Il y a un an, le monde se réveillait sous le choc en apprenant l’invasion de grande ampleur de l’Ukraine par les forces armées russes. La tentative consistait manifestement à conquérir la capitale, Kyiv, et à renverser le gouvernement démocratiquement élu. La FIDH a fermement condamné l’agression russe, comme l’a fait la communauté internationale. La défense ukrainienne a résisté à cette offensive, mais les souffrances de la population ukrainienne ne faisaient que commencer. Depuis 12 mois, le CCL, le KHPG et d’autres ONG ukrainiennes membres de la coalition « un tribunal pour Poutine » ont documenté environ 30 000 cas de crimes présumés au regard du droit international. La plupart ont été commis par les forces armées russes dans les zones qu’elles occupaient, et incluent des exécutions sommaires, des actes de torture, des confinements illégaux, des mauvais traitements, des viols et d’autres violences sexuelles. Des enquêtes nationales ont déjà été ouvertes en Ukraine et ailleurs dans le monde, pour nombre de ces cas d’une violence sans nom. De même, plusieurs soldats russes sont actuellement traduits en justice pour violation de conventions et du droit de la guerre.
De nombreux mécanismes de responsabilité internationaux ont été mis sur pied pour enquêter et faciliter la poursuite d’éventuelles violations du droit humanitaire international. Parmi ceux-ci, figurent la Commission d’enquête internationale indépendante des Nations unies sur l’Ukraine, l’Initiative de surveillance de l’Ukraine de l’Organisation pour la sécurité et la coopération (OSCE), l’équipe commune d’enquête d’Eurojust et les enquêtes menées par plus de dix autres unités nationales d’investigation sur les crimes de guerre et par des équipes internationales de justice mobile. La Cour pénale internationale (CPI) a ouvert une enquête exhaustive sur la situation en Ukraine en mars 2022.

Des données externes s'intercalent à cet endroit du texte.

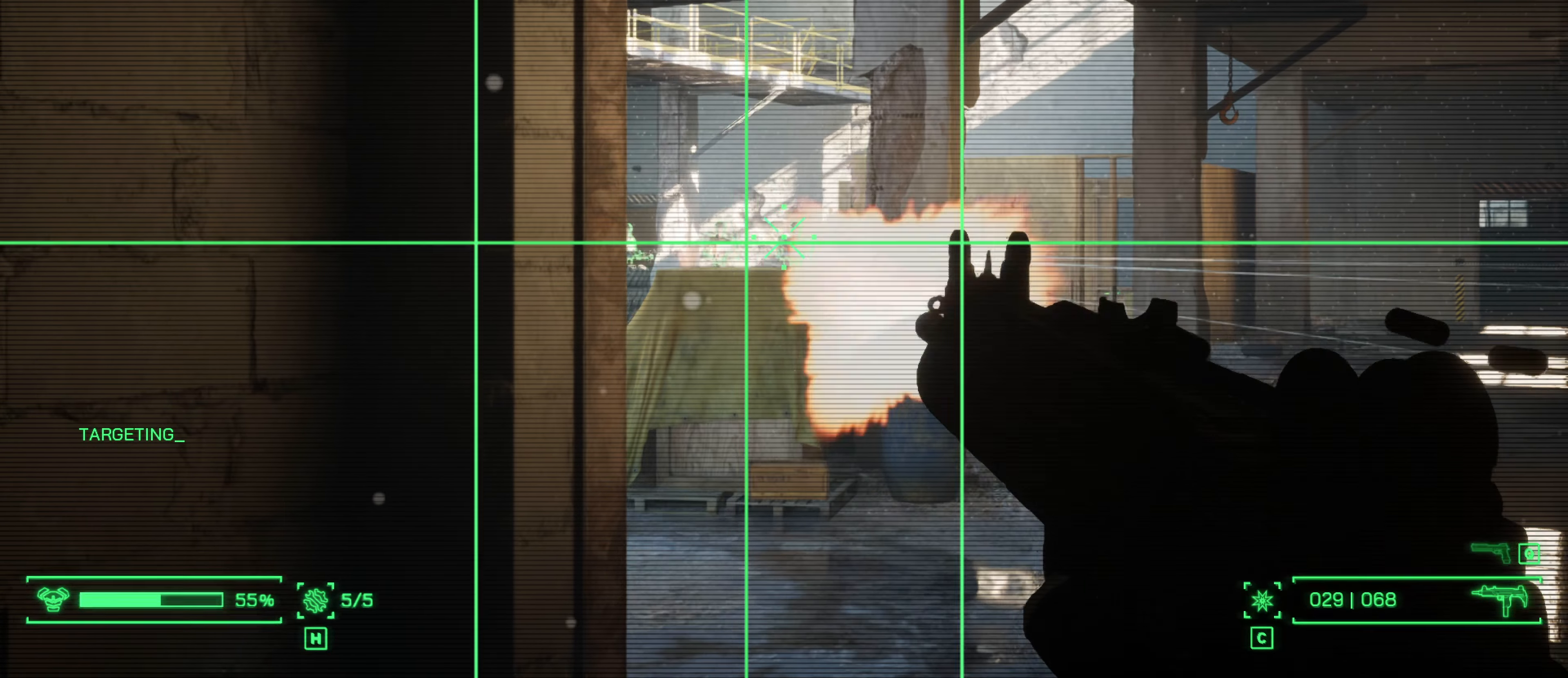
{"keys": ["a"], "mouse": ["right"], "events": [[50, "mouse_left", "down"], [200, "mouse_left", "up"], [233, "mouse_left", "down"], [283, "a", "down"], [333, "mouse_left", "up"], [433, "mouse_left", "down"], [483, "mouse_left", "up"]]}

La coopération efficace entre ces mécanismes et leur complémentarité, ainsi que leur engagement significatif auprès des victimes et de la société civile seront décisifs. La CPI n’est pas compétente pour juger les crimes d’agression en lien avec la situation en Ukraine. En tant que juridiction de dernier ressort poursuivant les principaux responsables, elle enquêtera et engagera des poursuites seulement sur une poignée de dossiers, une fraction infime des violations déjà documentées. La vaste majorité des dossiers sera laissée à l’Ukraine et à d’autres juridictions nationales en vertu du principe de compétence universelle.
En outre, ces mécanismes ne suffiront pas à mettre fin à l’impunité du pouvoir russe pour les crimes commis par ses forces armées ou ses milices privées en Ukraine, mais également en Syrie, au Mali, en République centrafricaine, en Libye et précédemment en Géorgie et en Tchétchénie. Plusieurs facteurs expliquent cette situation, notamment un manque de volonté politique et l’incapacité de poursuivre des crimes d’une telle ampleur à l’échelle nationale et internationale.
Des conséquences internationales de l’invasion militaire russe
L’invasion militaire russe de sa voisine ukrainienne n’a pas seulement accru l’insécurité régionale. Elle a aussi perturbé l’approvisionnement mondial en nourriture, accéléré l’inflation et engendré de graves répercussions politiques, économiques et sociales qui vont perdurer sur tous les continents.
La population ukrainienne a cherché refuge jusqu’en Amérique du Nord et en Amérique latine. Des pays comme le Liban, l’Égypte et l’Indonésie ont souffert de graves pénuries alimentaires causées par la raréfaction des livraisons de blé ukrainien. La mobilisation nationale dans les forces armées russes a provoqué un exode de la population russe vers des pays d’Asie centrale, la Géorgie et l’Arménie. Parallèlement, la milice privée Wagner a procédé à un recrutement musclé de volontaires au Kazakhstan, au Tadjikistan, en Serbie, en Zambie et en Côte d’Ivoire. Simultanément, les violations de droits humains commis par la milice Wagner en Syrie, en République centrafricaine, en Libye, au Mozambique et au Mali restent impunies. Cette impunité encourage tacitement les méthodes brutales de la Russie, qui souhaite étendre son influence en Afrique.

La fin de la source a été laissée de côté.